> **Tâche à réaliser**
Recopiez à l'identique chacune des lignes ci-dessous, sans en omettre ni en modifier aucune.

+ + + +

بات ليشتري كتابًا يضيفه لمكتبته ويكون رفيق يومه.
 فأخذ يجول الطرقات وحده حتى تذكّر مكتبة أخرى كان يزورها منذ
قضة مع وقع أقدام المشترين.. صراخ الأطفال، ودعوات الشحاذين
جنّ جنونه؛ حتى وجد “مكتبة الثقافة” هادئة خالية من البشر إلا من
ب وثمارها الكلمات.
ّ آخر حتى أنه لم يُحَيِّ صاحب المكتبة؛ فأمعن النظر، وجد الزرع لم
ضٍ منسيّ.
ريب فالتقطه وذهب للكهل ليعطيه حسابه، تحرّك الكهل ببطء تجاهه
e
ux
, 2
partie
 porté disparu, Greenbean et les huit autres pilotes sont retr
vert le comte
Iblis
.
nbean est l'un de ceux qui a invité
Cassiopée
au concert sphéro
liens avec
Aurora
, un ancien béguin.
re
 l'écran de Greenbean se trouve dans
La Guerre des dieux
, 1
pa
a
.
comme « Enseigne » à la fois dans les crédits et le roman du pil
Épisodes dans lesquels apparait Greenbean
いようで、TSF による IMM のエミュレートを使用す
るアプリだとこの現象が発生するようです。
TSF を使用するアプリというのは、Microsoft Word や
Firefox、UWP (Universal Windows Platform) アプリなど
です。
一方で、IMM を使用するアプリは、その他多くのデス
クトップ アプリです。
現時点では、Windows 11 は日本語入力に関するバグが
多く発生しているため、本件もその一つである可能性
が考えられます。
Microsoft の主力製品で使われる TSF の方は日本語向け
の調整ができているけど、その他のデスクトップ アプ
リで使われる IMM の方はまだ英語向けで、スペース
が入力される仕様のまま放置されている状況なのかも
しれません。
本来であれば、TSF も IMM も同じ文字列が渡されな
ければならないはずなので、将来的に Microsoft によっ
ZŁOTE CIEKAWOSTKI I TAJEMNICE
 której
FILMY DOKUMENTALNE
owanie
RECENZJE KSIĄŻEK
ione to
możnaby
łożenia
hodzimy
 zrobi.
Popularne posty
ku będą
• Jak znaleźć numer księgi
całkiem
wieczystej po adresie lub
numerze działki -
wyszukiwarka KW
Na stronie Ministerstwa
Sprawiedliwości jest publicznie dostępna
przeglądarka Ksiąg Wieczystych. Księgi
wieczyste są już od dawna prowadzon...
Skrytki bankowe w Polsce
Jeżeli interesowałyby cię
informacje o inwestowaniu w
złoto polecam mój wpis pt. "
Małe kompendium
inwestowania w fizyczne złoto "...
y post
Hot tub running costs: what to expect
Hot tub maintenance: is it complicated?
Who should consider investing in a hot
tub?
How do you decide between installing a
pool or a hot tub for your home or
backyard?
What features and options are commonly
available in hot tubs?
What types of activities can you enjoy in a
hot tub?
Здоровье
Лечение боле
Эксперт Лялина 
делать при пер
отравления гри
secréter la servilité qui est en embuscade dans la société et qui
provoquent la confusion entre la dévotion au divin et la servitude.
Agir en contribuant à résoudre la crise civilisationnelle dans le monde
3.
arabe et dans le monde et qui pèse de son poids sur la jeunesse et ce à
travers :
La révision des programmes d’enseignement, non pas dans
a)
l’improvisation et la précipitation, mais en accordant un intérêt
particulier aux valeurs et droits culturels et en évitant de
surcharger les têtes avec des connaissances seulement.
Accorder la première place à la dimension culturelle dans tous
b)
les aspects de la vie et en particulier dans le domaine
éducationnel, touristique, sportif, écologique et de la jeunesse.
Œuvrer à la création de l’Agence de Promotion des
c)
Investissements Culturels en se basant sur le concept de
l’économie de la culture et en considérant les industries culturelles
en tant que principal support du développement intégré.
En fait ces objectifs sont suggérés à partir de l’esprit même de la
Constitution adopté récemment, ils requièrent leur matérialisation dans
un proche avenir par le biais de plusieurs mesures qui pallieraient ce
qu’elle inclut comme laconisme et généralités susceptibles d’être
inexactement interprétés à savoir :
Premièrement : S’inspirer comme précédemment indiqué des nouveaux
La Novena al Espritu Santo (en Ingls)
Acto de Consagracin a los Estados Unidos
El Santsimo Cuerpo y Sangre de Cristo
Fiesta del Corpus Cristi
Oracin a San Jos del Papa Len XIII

+ + + +

> **Réponse attendue**
بات ليشتري كتابًا يضيفه لمكتبته ويكون رفيق يومه.
 فأخذ يجول الطرقات وحده حتى تذكّر مكتبة أخرى كان يزورها منذ
قضة مع وقع أقدام المشترين.. صراخ الأطفال، ودعوات الشحاذين
جنّ جنونه؛ حتى وجد “مكتبة الثقافة” هادئة خالية من البشر إلا من
ب وثمارها الكلمات.
ّ آخر حتى أنه لم يُحَيِّ صاحب المكتبة؛ فأمعن النظر، وجد الزرع لم
ضٍ منسيّ.
ريب فالتقطه وذهب للكهل ليعطيه حسابه، تحرّك الكهل ببطء تجاهه
e
ux
, 2
partie
 porté disparu, Greenbean et les huit autres pilotes sont retr
vert le comte
Iblis
.
nbean est l'un de ceux qui a invité
Cassiopée
au concert sphéro
liens avec
Aurora
, un ancien béguin.
re
 l'écran de Greenbean se trouve dans
La Guerre des dieux
, 1
pa
a
.
comme « Enseigne » à la fois dans les crédits et le roman du pil
Épisodes dans lesquels apparait Greenbean
いようで、TSF による IMM のエミュレートを使用す
るアプリだとこの現象が発生するようです。
TSF を使用するアプリというのは、Microsoft Word や
Firefox、UWP (Universal Windows Platform) アプリなど
です。
一方で、IMM を使用するアプリは、その他多くのデス
クトップ アプリです。
現時点では、Windows 11 は日本語入力に関するバグが
多く発生しているため、本件もその一つである可能性
が考えられます。
Microsoft の主力製品で使われる TSF の方は日本語向け
の調整ができているけど、その他のデスクトップ アプ
リで使われる IMM の方はまだ英語向けで、スペース
が入力される仕様のまま放置されている状況なのかも
しれません。
本来であれば、TSF も IMM も同じ文字列が渡されな
ければならないはずなので、将来的に Microsoft によっ
ZŁOTE CIEKAWOSTKI I TAJEMNICE
 której
FILMY DOKUMENTALNE
owanie
RECENZJE KSIĄŻEK
ione to
możnaby
łożenia
hodzimy
 zrobi.
Popularne posty
ku będą
• Jak znaleźć numer księgi
całkiem
wieczystej po adresie lub
numerze działki -
wyszukiwarka KW
Na stronie Ministerstwa
Sprawiedliwości jest publicznie dostępna
przeglądarka Ksiąg Wieczystych. Księgi
wieczyste są już od dawna prowadzon...
Skrytki bankowe w Polsce
Jeżeli interesowałyby cię
informacje o inwestowaniu w
złoto polecam mój wpis pt. "
Małe kompendium
inwestowania w fizyczne złoto "...
y post
Hot tub running costs: what to expect
Hot tub maintenance: is it complicated?
Who should consider investing in a hot
tub?
How do you decide between installing a
pool or a hot tub for your home or
backyard?
What features and options are commonly
available in hot tubs?
What types of activities can you enjoy in a
hot tub?
Здоровье
Лечение боле
Эксперт Лялина 
делать при пер
отравления гри
secréter la servilité qui est en embuscade dans la société et qui
provoquent la confusion entre la dévotion au divin et la servitude.
Agir en contribuant à résoudre la crise civilisationnelle dans le monde
3.
arabe et dans le monde et qui pèse de son poids sur la jeunesse et ce à
travers :
La révision des programmes d’enseignement, non pas dans
a)
l’improvisation et la précipitation, mais en accordant un intérêt
particulier aux valeurs et droits culturels et en évitant de
surcharger les têtes avec des connaissances seulement.
Accorder la première place à la dimension culturelle dans tous
b)
les aspects de la vie et en particulier dans le domaine
éducationnel, touristique, sportif, écologique et de la jeunesse.
Œuvrer à la création de l’Agence de Promotion des
c)
Investissements Culturels en se basant sur le concept de
l’économie de la culture et en considérant les industries culturelles
en tant que principal support du développement intégré.
En fait ces objectifs sont suggérés à partir de l’esprit même de la
Constitution adopté récemment, ils requièrent leur matérialisation dans
un proche avenir par le biais de plusieurs mesures qui pallieraient ce
qu’elle inclut comme laconisme et généralités susceptibles d’être
inexactement interprétés à savoir :
Premièrement : S’inspirer comme précédemment indiqué des nouveaux
La Novena al Espritu Santo (en Ingls)
Acto de Consagracin a los Estados Unidos
El Santsimo Cuerpo y Sangre de Cristo
Fiesta del Corpus Cristi
Oracin a San Jos del Papa Len XIII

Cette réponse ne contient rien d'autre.